▶ _Data for the task_
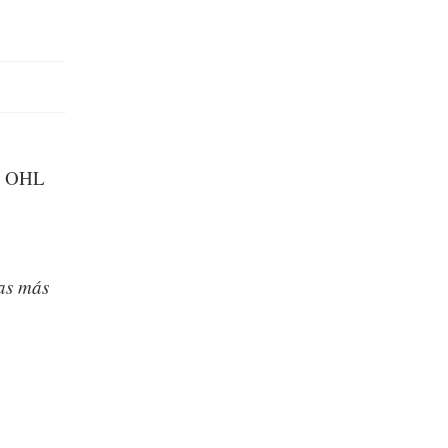
de OHL
as más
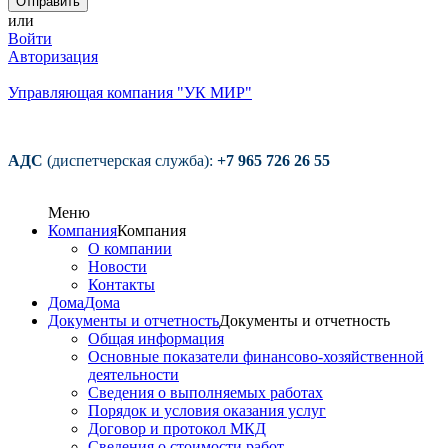
или
Войти
Авторизация
Управляющая компания "УК МИР"
АДС
(диспетчерская служба):
+7 965 726 26 55
Меню
Компания
Компания
О компании
Новости
Контакты
Дома
Дома
Документы и отчетность
Документы и отчетность
Общая информация
Основные показатели финансово-хозяйственной
деятельности
Сведения о выполняемых работах
Порядок и условия оказания услуг
Договор и протокол МКД
Сведения о стоимости работ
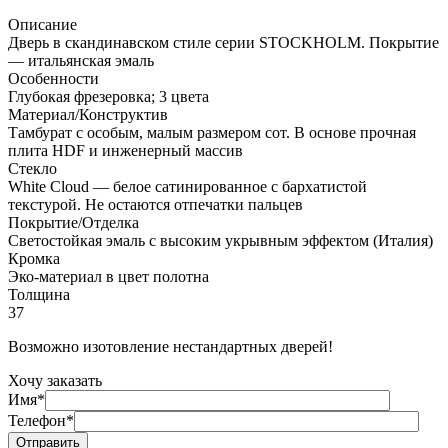
Описание
Дверь в скандинавском стиле серии STOCKHOLM. Покрытие
— итальянская эмаль
Особенности
Глубокая фрезеровка; 3 цвета
Материал/Конструктив
Тамбурат с особым, малым размером сот. В основе прочная
плита HDF и инженерный массив
Стекло
White Cloud — белое сатинированное с бархатистой
текстурой. Не остаются отпечатки пальцев
Покрытие/Отделка
Светостойкая эмаль с высоким укрывным эффектом (Италия)
Кромка
Эко-материал в цвет полотна
Толщина
37
Возможно изотовление нестандартных дверей!
Хочу заказать
Имя*
Телефон*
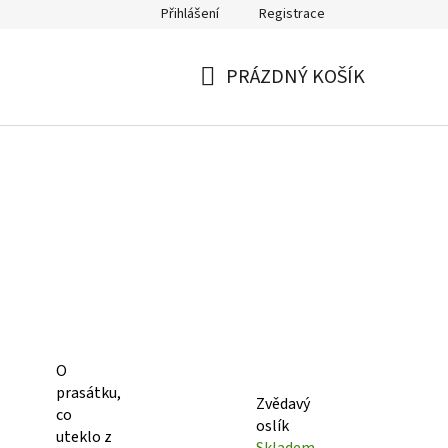
Přihlášení
Registrace
PRÁZDNÝ KOŠÍK
NÁKUPNÍ
KOŠÍK
O
prasátku,
Zvědavý
co
oslík
uteklo z
Skladem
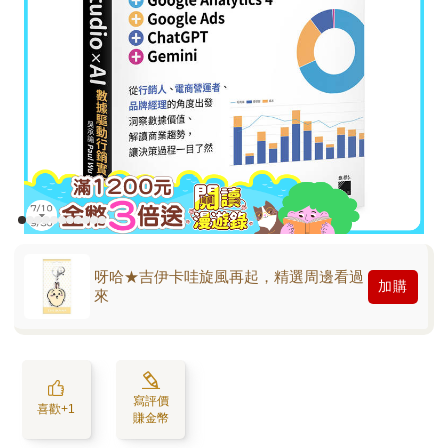
呀哈★吉伊卡哇旋風再起，精選周邊看過
加購
來
寫評價
喜歡+1
賺金幣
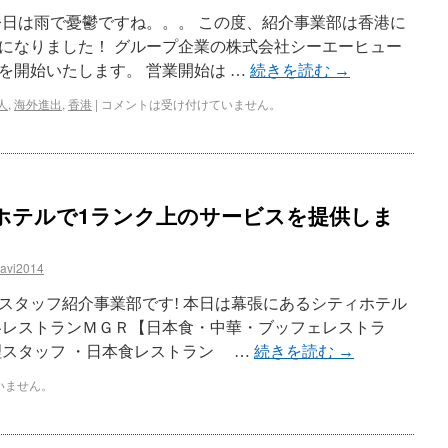
今日は雨で憂鬱ですね。。。 この度、紹介事業部は香港に
になりました！ グループ企業の株式会社シーエーヒュー
を開始いたします。 営業開始は …
続きを読む
→
人
,
海外進出
,
香港
|
コメントは受け付けていません。
ホテルで1ランク上のサービスを提供しま
navi2014
スタッフ紹介事業部です! 本日は幕張にあるシティホテル
各レストランＭＧＲ【日本食・中華・ブッフェレストラ
理スタッフ ・日本食レストラン …
続きを読む
→
いません。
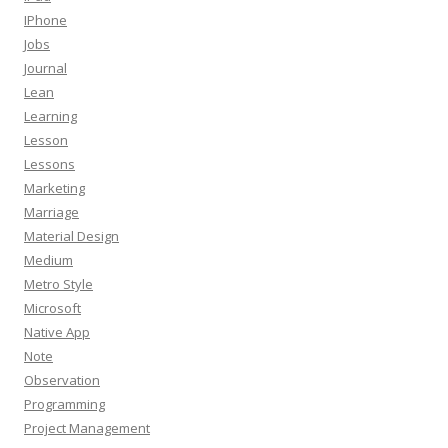
IPhone
Jobs
Journal
Lean
Learning
Lesson
Lessons
Marketing
Marriage
Material Design
Medium
Metro Style
Microsoft
Native App
Note
Observation
Programming
Project Management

▶ _Action item_
Set down the text under each picture in the listing above, word for word and line by line, leaving the pictures out.

▶ _Exercise output_
de OHL
as más
или
Войти
Авторизация
Управляющая компания "УК МИР"
АДС
(диспетчерская служба):
+7 965 726 26 55
Меню
Компания
Компания
О компании
Новости
Контакты
Дома
Дома
Документы и отчетность
Документы и отчетность
Общая информация
Основные показатели финансово-хозяйственной
деятельности
Сведения о выполняемых работах
Порядок и условия оказания услуг
Договор и протокол МКД
Сведения о стоимости работ
Описание
Дверь в скандинавском стиле серии STOCKHOLM. Покрытие
— итальянская эмаль
Особенности
Глубокая фрезеровка; 3 цвета
Материал/Конструктив
Тамбурат с особым, малым размером сот. В основе прочная
плита HDF и инженерный массив
Стекло
White Cloud — белое сатинированное с бархатистой
текстурой. Не остаются отпечатки пальцев
Покрытие/Отделка
Светостойкая эмаль с высоким укрывным эффектом (Италия)
Кромка
Эко-материал в цвет полотна
Толщина
37
Возможно изотовление нестандартных дверей!
Хочу заказать
Имя*
Телефон*
Přihlášení
Registrace
PRÁZDNÝ KOŠÍK
NÁKUPNÍ
KOŠÍK
O
prasátku,
Zvědavý
co
oslík
uteklo z
Skladem
呀哈★吉伊卡哇旋風再起，精選周邊看過
加購
來
寫評價
喜歡+1
賺金幣
今日は雨で憂鬱ですね。。。 この度、紹介事業部は香港に
になりました！ グループ企業の株式会社シーエーヒュー
を開始いたします。 営業開始は …
続きを読む
→
人
,
海外進出
,
香港
|
コメントは受け付けていません。
ホテルで1ランク上のサービスを提供しま
navi2014
スタッフ紹介事業部です! 本日は幕張にあるシティホテル
各レストランＭＧＲ【日本食・中華・ブッフェレストラ
理スタッフ ・日本食レストラン …
続きを読む
→
いません。
IPhone
Jobs
Journal
Lean
Learning
Lesson
Lessons
Marketing
Marriage
Material Design
Medium
Metro Style
Microsoft
Native App
Note
Observation
Programming
Project Management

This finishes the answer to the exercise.